Tour de France

Bonheurs et malheurs des lendemains de repos

Les journées de repos la veille d'une étape de montagne peuvent offrir des scénarios inattendus, où tout peut basculer dans le bon comme dans le mauvais sens. Voici cinq exemples marquants de ces dix dernières années.

Cyclisme sur route - Tour de France - Ce jour de 2016, à Finhaut-Emosson, Nairo Quintana perd toute chance de victoire en se faisant lâcher dans la montée, au lendemain d'une journée de repos. ( J.Prevost/ L'Equipe)
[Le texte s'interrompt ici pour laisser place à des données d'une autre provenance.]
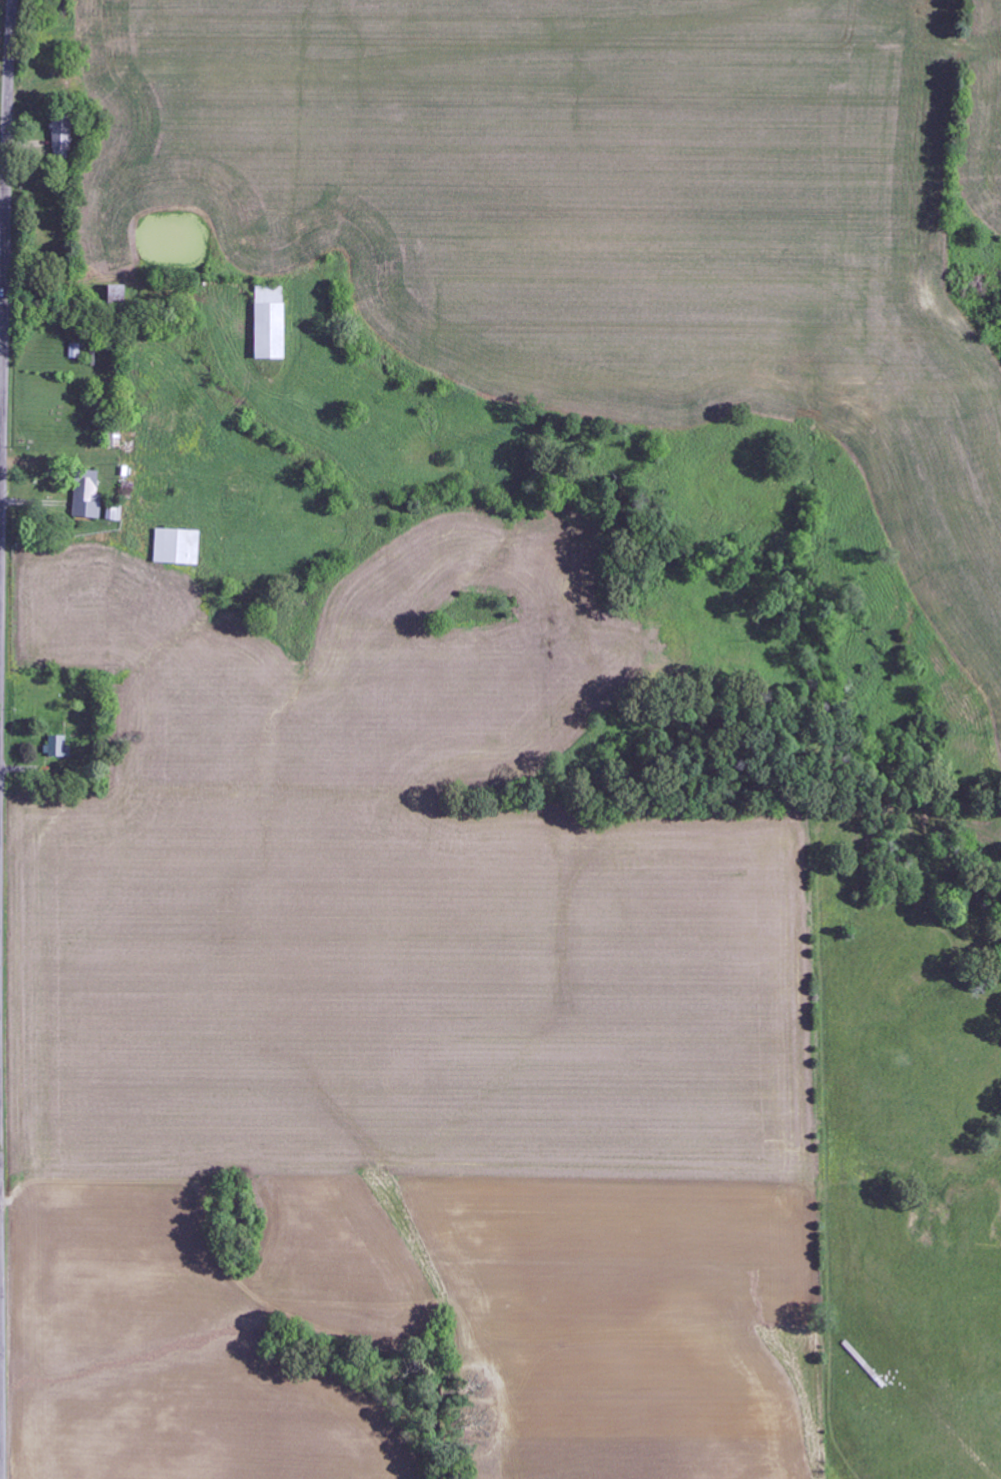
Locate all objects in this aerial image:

Ce jour de 2016, à Finhaut-Emosson, Nairo Quintana perd toute chance de victoire en se faisant lâcher dans la montée, au lendemain d'une journée de repos. ( J.Prevost/ L'Equipe)

2016 : Quintana craque à Emosson

Au lendemain de la deuxième journée de repos à Berne, le peloton arrive à Finhaut-Emosson. On attend des rivaux de Chris Froome, déjà bien accroché à son maillot jaune, qu'ils l'attaquent. Il n'en est rien, le Britannique déroule tranquillement sans jamais s'inquiéter. Seul Nairo Quintana passe par la fenêtre ce jour-là, montrant ses véritables limites face à la supériorité de Froome qui avait très bien profité lui, de sa journée de repos la veille.
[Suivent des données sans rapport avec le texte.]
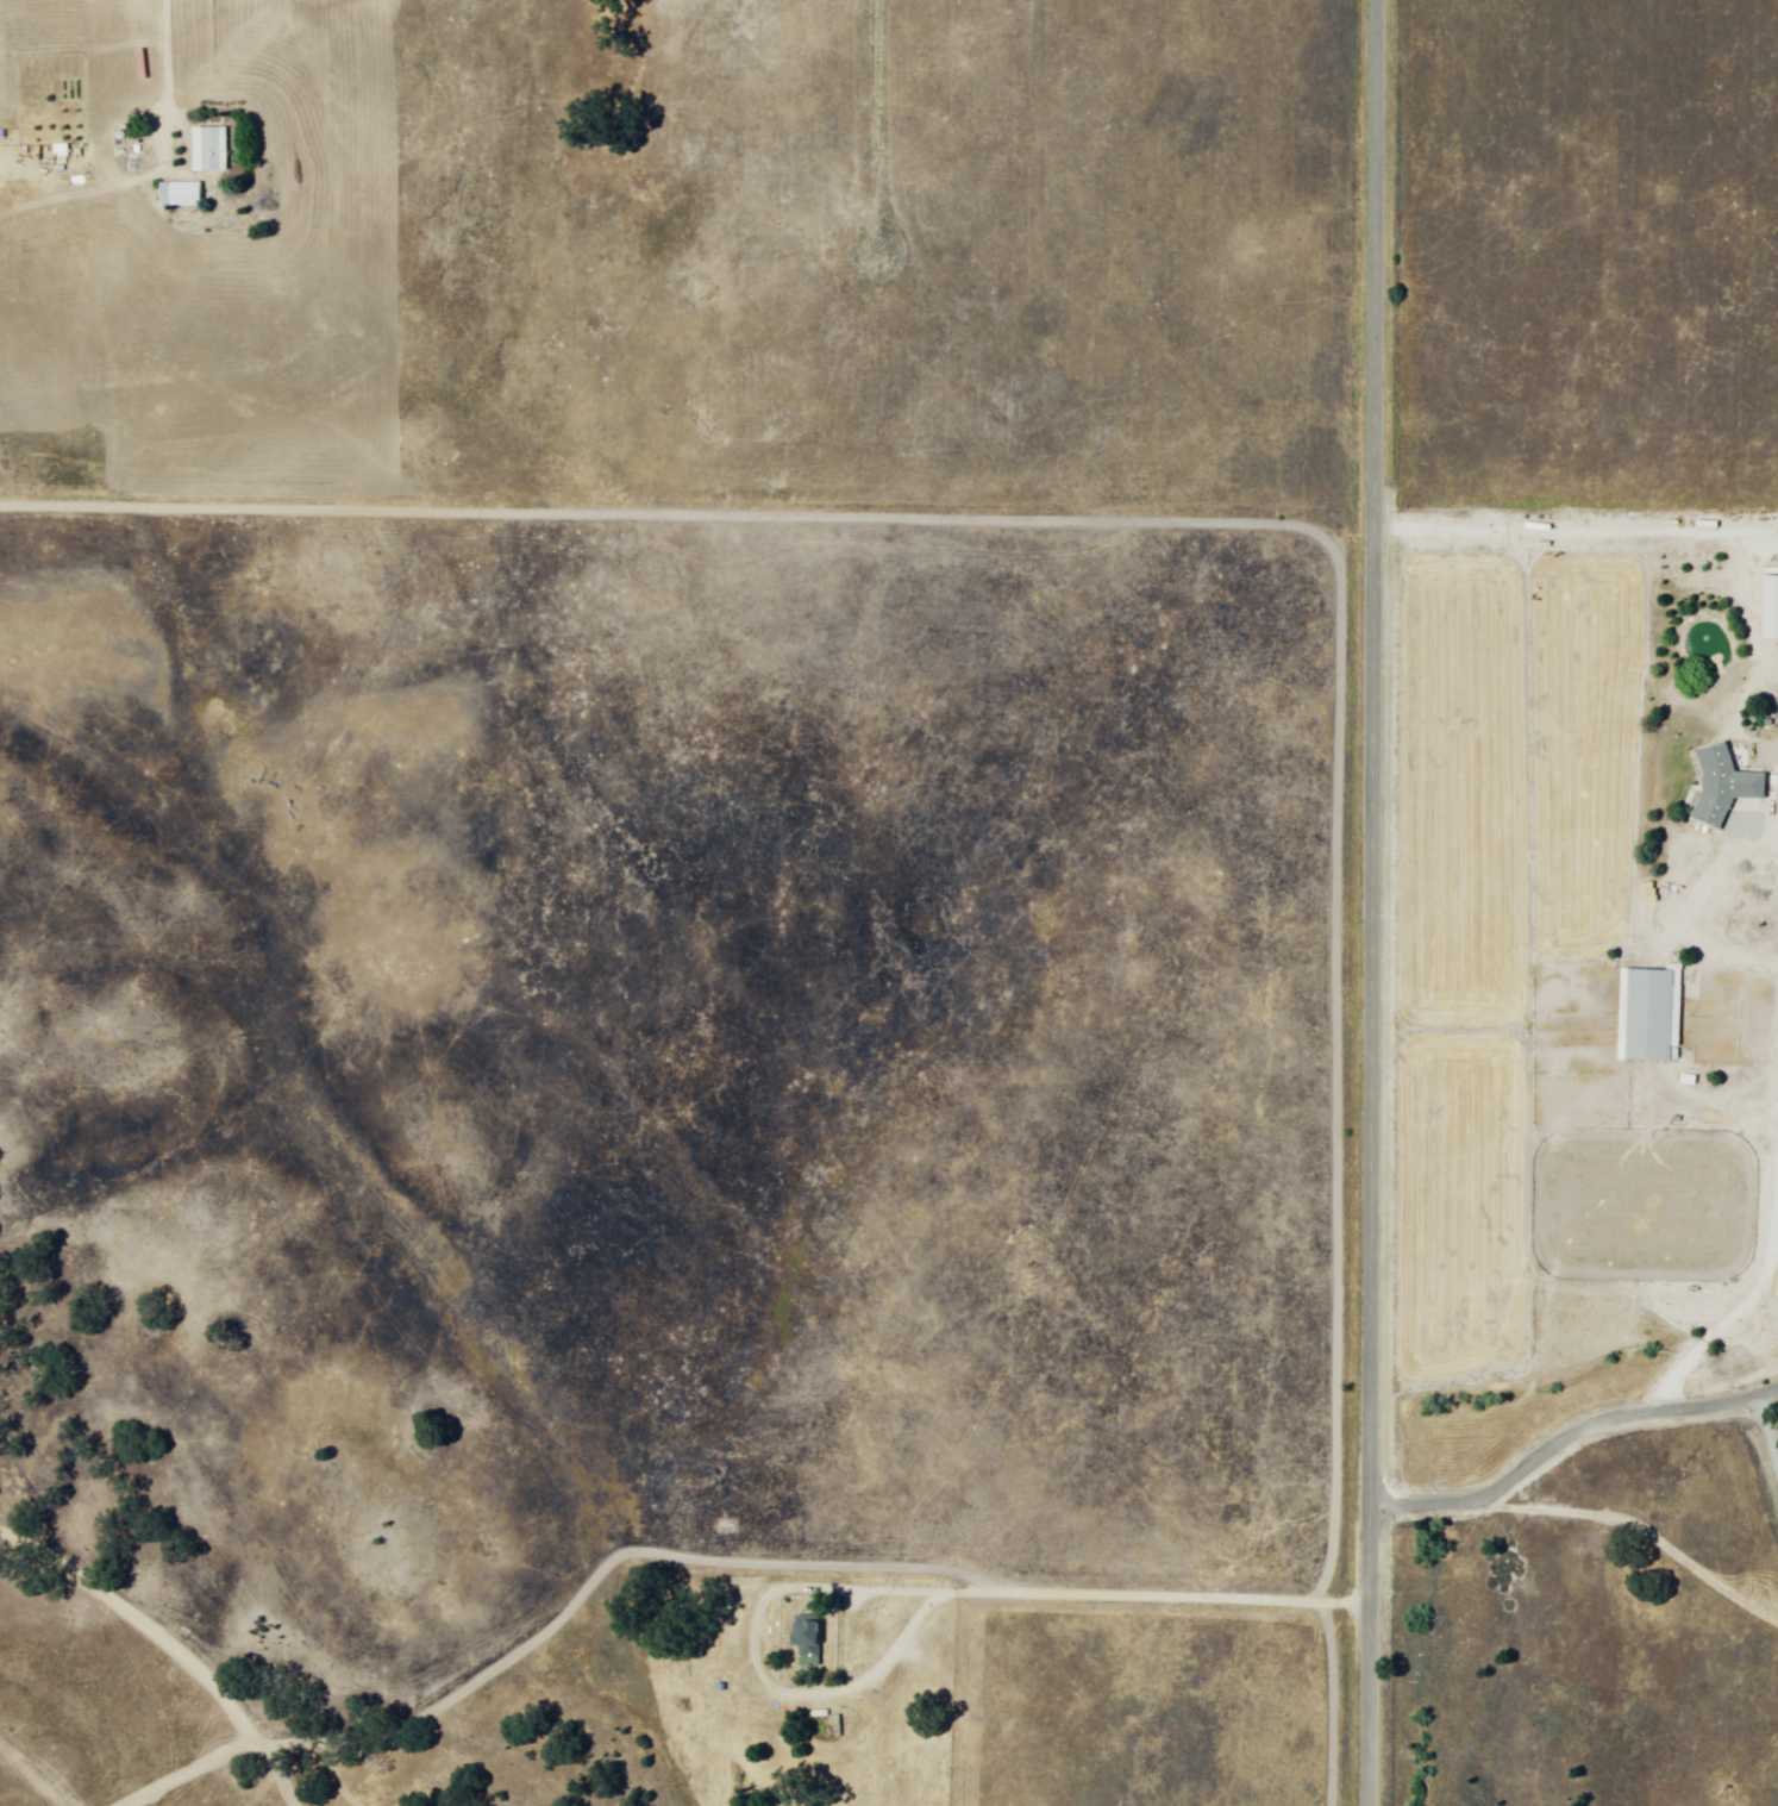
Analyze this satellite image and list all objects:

2015 : Froome écrase tout à la Pierre Saint-Martin

Cette première étape de haute montagne du Tour dans la foulée de la première journée de repos à Pau, donne l'occasion à Chris Froome déjà en jaune, de faire le vide derrière lui en attaquant là où on ne l'attendait pas, en descente à un peu plus de six kilomètres du but. Il écoeure ses rivaux, Nairo Quintana est relégué à plus de trois minutes au général mais aussi Alberto Contador à plus de quatre minutes.
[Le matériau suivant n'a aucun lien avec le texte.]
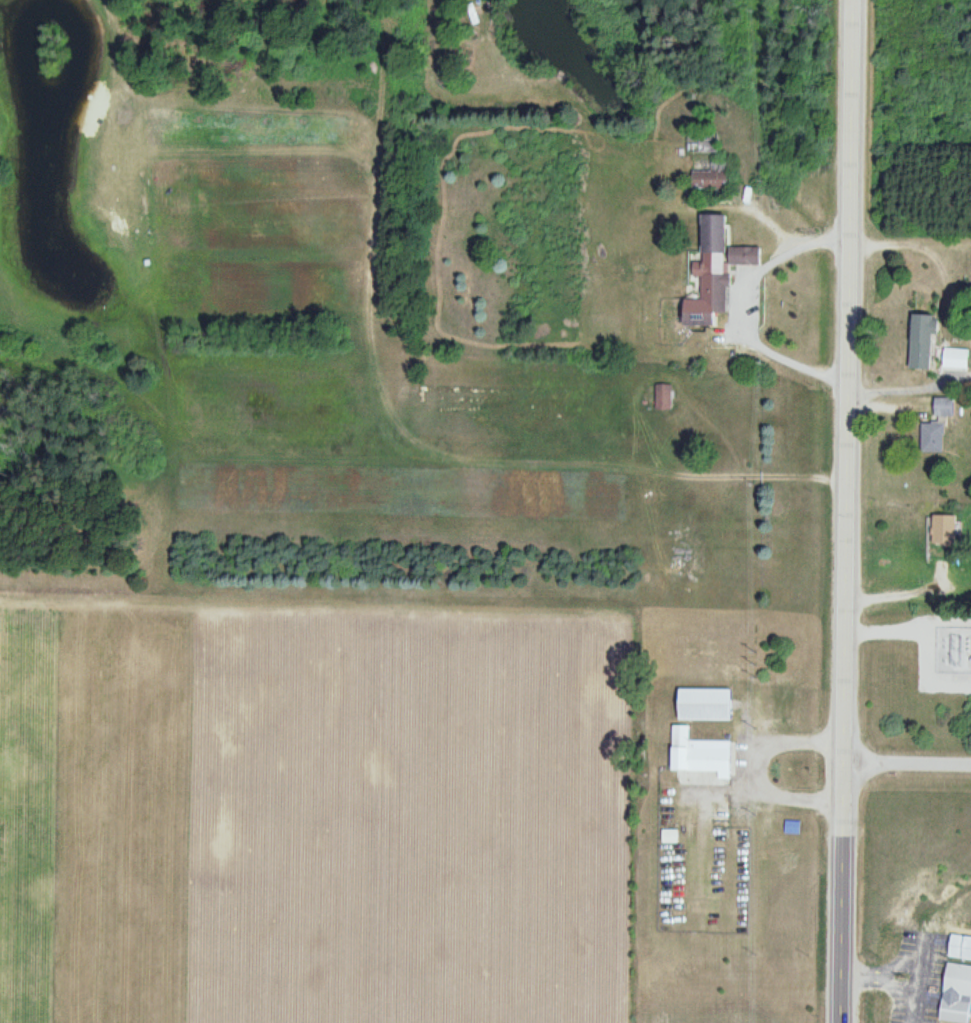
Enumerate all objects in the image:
building: (700, 142)
building: (711, 176)
building: (718, 269)
building: (923, 355)
building: (956, 359)
building: (662, 397)
building: (943, 407)
building: (933, 438)
road: (846, 511)
building: (945, 529)
power substation: (953, 641)
building: (701, 754)
road: (907, 765)
building: (792, 827)
building: (960, 947)
building: (956, 994)

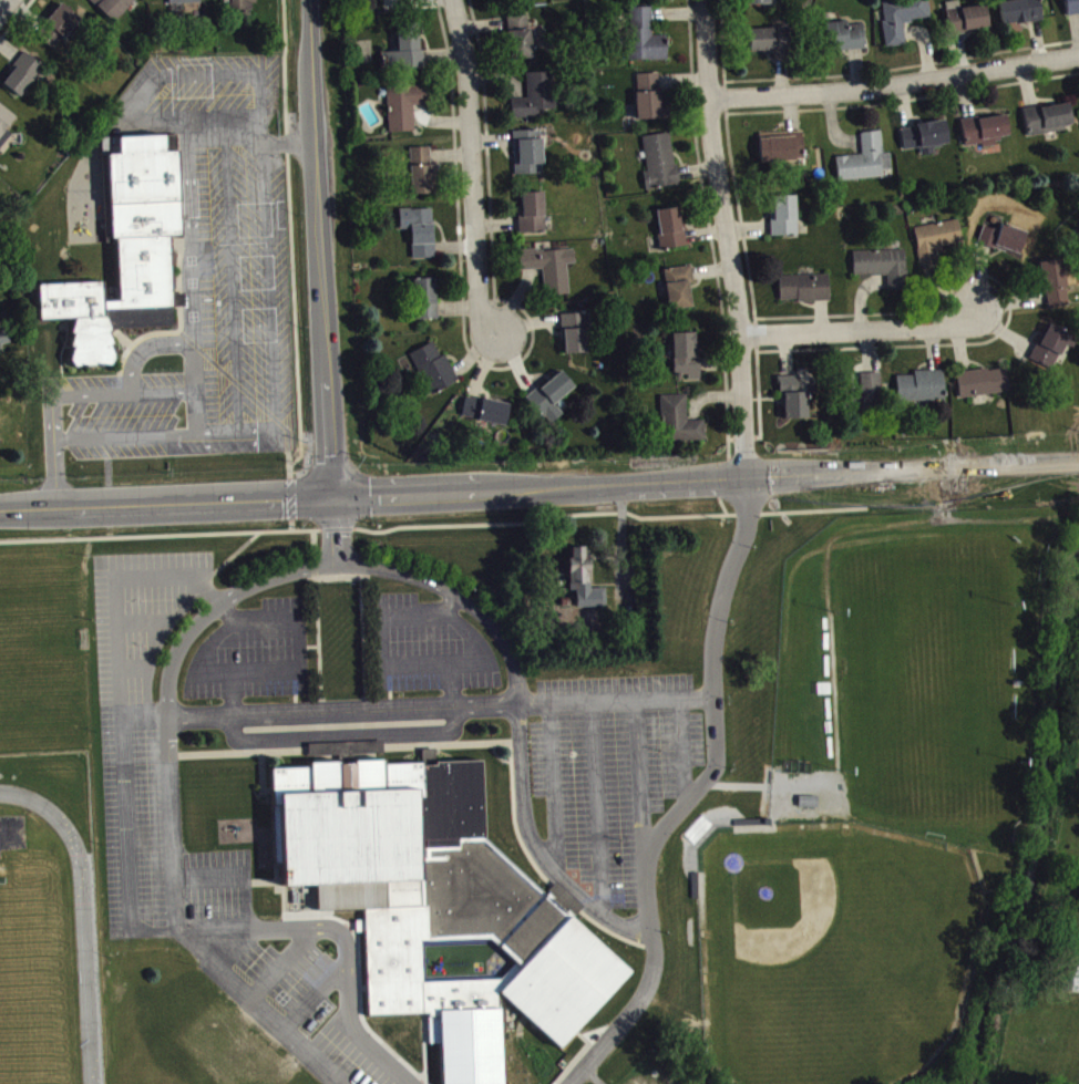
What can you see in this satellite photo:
building: (181, 0)
building: (236, 4)
building: (761, 5)
building: (110, 6)
road: (7, 9)
building: (1072, 9)
building: (1022, 16)
road: (15, 18)
building: (904, 21)
building: (56, 23)
building: (967, 23)
building: (522, 40)
building: (647, 42)
building: (847, 42)
building: (770, 45)
building: (407, 56)
building: (21, 71)
road: (893, 82)
building: (538, 102)
building: (652, 103)
building: (406, 111)
building: (4, 122)
building: (1049, 124)
building: (985, 136)
building: (926, 142)
building: (784, 152)
building: (530, 157)
building: (867, 165)
building: (662, 167)
road: (472, 169)
building: (423, 176)
building: (534, 218)
building: (786, 221)
building: (673, 234)
building: (421, 236)
road: (726, 238)
road: (290, 241)
building: (1004, 243)
building: (937, 245)
building: (126, 248)
road: (317, 248)
building: (884, 271)
building: (552, 273)
parking lot: (204, 274)
building: (1055, 289)
building: (681, 292)
building: (806, 293)
building: (427, 304)
road: (863, 328)
road: (192, 332)
building: (3, 335)
building: (577, 339)
building: (5, 344)
road: (143, 348)
building: (1049, 352)
building: (688, 361)
building: (435, 373)
building: (983, 387)
building: (922, 391)
building: (870, 399)
building: (553, 402)
building: (794, 404)
building: (487, 416)
building: (680, 426)
road: (539, 487)
traffic signals: (330, 497)
road: (334, 529)
building: (585, 586)
road: (458, 597)
road: (218, 605)
road: (384, 642)
parking lot: (429, 645)
road: (479, 657)
road: (284, 670)
park: (925, 681)
road: (233, 693)
road: (614, 699)
road: (341, 709)
road: (120, 715)
road: (144, 717)
road: (713, 717)
road: (681, 749)
parking lot: (609, 769)
parking lot: (131, 773)
road: (640, 780)
road: (552, 787)
road: (595, 806)
building: (366, 823)
road: (536, 848)
road: (244, 900)
building: (516, 932)
road: (181, 933)
road: (239, 946)
park: (834, 949)
road: (279, 961)
road: (396, 970)
track: (86, 979)
road: (322, 985)
road: (356, 1014)
road: (625, 1015)
road: (392, 1042)
road: (440, 1057)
2015 : Contador et Van Garderen à la trappe avant Pra-Loup

Le lendemain de cette deuxième journée de repos donne encore l'occasion à Chris Froome de prouver qu'il gère mieux ces vingt-quatre heures de relâche que ses adversaires. Ce jour-là, c'est Alberto Contador qui disparaît de la liste de ses concurrents après une chute dans la descente du col d'Allos qui le contraint à l'abandon, mais aussi Tejay Van Garderen qui n'a pas profité de ce repos. Malade, il est lâché dès les premiers kilomètres et doit abandonner.

2014 : Bardet prend une claque

Cette deuxième journée de repos à Carcassonne ne réussit pas à Romain Bardet qui était pourtant encore en lice pour le podium au départ de la 16e étape (3e à 4'50'' de Vincenzo Nibali) avant de céder dans le Port de Balès sur une accélération de Thibaut Pinot qui va lui subtiliser sa troisième place mais aussi le maillot blanc.

2010 : Schleck et Contador se neutralisent

On attendait du grand spectacle sur cette arrivée inédite au sommet du Tourmalet entre le Maillot Jaune espagnol et son jeune dauphin luxembourgeois. Mais au lendemain de la deuxième journée de repos, aucun des deux ne prend le dessus comme si les forces accumulées la veille avaient été réservées pour le chrono décisif du lendemain. Même si aucun des deux n'a été avare en attaques, ils ont semblé bien prudents.